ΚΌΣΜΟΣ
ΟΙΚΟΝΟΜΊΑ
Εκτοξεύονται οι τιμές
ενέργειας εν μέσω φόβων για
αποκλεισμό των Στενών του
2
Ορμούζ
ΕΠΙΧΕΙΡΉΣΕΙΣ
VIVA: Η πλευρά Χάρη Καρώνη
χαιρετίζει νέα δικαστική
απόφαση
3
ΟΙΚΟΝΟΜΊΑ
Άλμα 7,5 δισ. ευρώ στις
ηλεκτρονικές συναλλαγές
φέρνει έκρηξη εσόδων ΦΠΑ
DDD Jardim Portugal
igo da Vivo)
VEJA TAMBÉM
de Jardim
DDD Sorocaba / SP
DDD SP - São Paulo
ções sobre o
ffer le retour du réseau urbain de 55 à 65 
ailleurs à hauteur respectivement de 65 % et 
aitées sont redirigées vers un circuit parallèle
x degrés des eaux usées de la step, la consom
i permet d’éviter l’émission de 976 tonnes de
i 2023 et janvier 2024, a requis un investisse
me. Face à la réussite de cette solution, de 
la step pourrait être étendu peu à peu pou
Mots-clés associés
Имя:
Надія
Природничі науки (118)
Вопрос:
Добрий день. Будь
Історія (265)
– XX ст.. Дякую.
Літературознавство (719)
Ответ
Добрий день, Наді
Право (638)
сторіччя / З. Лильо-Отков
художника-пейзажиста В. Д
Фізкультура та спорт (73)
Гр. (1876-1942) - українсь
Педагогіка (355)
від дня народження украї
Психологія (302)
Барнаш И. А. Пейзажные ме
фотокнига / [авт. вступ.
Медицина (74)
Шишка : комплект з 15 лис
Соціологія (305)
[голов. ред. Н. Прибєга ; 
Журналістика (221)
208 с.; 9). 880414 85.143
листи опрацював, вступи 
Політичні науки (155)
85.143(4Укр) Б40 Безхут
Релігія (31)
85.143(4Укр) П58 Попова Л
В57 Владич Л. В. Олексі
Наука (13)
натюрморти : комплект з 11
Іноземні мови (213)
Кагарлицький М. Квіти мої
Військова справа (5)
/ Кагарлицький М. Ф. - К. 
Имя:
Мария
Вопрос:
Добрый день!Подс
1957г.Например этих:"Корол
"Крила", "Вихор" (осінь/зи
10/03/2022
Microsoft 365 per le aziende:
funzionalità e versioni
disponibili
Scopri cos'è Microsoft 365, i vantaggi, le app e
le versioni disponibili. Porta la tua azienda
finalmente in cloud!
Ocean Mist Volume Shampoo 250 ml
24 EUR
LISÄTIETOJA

--------

=== Assignment ===
Set down the data from its first line through the line that contains "ailleurs à hauteur respectivement de 65 % et", reproducing each line word for word.

=== Result of the exercise ===
ΚΌΣΜΟΣ
ΟΙΚΟΝΟΜΊΑ
Εκτοξεύονται οι τιμές
ενέργειας εν μέσω φόβων για
αποκλεισμό των Στενών του
2
Ορμούζ
ΕΠΙΧΕΙΡΉΣΕΙΣ
VIVA: Η πλευρά Χάρη Καρώνη
χαιρετίζει νέα δικαστική
απόφαση
3
ΟΙΚΟΝΟΜΊΑ
Άλμα 7,5 δισ. ευρώ στις
ηλεκτρονικές συναλλαγές
φέρνει έκρηξη εσόδων ΦΠΑ
DDD Jardim Portugal
igo da Vivo)
VEJA TAMBÉM
de Jardim
DDD Sorocaba / SP
DDD SP - São Paulo
ções sobre o
ffer le retour du réseau urbain de 55 à 65 
ailleurs à hauteur respectivement de 65 % et 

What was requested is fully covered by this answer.